SUPPLIED PASSAGE:
====

Complement climate variables

Several climatic variables are provided in the dataset. To make analyses at different levels consistent - using the same climate and soil data sources - we re-extract this information here following this ingestr workflow, collecting the following variables:

growth temperature
growing season mean VPD
growing season mean PPFD
N deposition

filn <- "../data/data_leafn_vcmax_ning_dong_ALTCLIM.csv"

ingest_wc_bychunk <- function(idxs){
  
  print(idxs)
  
  ## collect WC data for idxs sites
  out <- ingest(
    df_sites |> 
      slice(idxs),
    source    = "worldclim",
    settings  = settings_wc,
    dir       = "~/data/worldclim/"
    )
  
  ## get growting-season means
  out <- out |> 
  
    unnest(data) |> 
  
    ## add latitude
    left_join(df_sites, by = "sitename") |> 
    
    ## vapour pressure kPa -> Pa
    mutate(vapr = vapr * 1e3) |>
    
    ## PPFD from solar radiation: kJ m-2 day-1 -> mol m−2 s−1 PAR
    mutate(ppfd = 1e3 * srad * kfFEC * 1.0e-6 / (60 * 60 * 24)) |>
  
    ## calculate VPD (Pa) based on tmin and tmax
    rowwise() |> 
    mutate(vpd = ingestr::calc_vpd(eact = vapr, tmin = tmin, tmax = tmax)) |> 
    
    ## calculate growth temperature (average daytime temperature)

====

EXTRACTED ENTRIES:
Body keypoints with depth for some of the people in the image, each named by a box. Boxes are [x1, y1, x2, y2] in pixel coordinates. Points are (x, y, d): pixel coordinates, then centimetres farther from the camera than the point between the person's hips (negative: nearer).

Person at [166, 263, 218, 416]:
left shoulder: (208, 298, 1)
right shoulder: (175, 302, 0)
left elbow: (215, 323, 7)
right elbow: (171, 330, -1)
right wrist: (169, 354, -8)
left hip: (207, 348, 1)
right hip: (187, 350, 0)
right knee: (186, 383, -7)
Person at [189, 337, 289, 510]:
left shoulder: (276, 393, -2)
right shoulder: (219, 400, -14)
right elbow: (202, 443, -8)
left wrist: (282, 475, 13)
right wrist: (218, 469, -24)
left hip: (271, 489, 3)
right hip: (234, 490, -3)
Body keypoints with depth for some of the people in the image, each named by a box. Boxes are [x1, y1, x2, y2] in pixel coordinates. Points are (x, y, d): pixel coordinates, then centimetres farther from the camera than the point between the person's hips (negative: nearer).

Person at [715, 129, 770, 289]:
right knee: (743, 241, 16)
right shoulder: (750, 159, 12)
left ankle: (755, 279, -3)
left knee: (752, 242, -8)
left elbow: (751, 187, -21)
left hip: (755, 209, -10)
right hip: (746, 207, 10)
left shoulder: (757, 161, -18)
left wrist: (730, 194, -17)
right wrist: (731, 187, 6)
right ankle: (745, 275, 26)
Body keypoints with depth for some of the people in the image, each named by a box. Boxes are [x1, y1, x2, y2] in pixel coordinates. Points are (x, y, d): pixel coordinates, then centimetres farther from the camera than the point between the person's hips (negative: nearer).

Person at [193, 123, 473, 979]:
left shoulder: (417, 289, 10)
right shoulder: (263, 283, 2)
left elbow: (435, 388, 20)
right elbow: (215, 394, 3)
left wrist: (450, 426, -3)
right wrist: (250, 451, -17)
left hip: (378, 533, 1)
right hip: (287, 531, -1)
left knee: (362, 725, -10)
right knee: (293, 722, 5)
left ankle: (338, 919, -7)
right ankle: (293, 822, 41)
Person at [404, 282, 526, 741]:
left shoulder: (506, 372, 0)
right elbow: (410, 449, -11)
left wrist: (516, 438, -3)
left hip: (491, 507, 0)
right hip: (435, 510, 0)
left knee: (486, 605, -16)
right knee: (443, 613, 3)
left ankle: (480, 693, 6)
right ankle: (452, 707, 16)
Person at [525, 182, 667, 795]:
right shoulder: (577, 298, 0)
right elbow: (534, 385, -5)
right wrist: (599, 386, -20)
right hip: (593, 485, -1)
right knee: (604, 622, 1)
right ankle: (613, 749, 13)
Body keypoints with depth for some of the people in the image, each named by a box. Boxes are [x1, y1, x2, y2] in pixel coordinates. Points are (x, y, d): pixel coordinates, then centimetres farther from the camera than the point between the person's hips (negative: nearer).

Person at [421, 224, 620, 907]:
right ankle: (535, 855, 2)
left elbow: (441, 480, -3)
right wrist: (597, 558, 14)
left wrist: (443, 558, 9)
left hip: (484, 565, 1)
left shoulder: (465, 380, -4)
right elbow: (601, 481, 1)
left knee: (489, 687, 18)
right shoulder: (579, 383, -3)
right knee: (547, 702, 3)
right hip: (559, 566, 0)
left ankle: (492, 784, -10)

====

EXERCISE AIM: Which variables does the climate variables text say are collected in the re-extraction?

WRITTEN RESPONSE: Growth temperature, growing season mean VPD, growing season mean PPFD, and N deposition.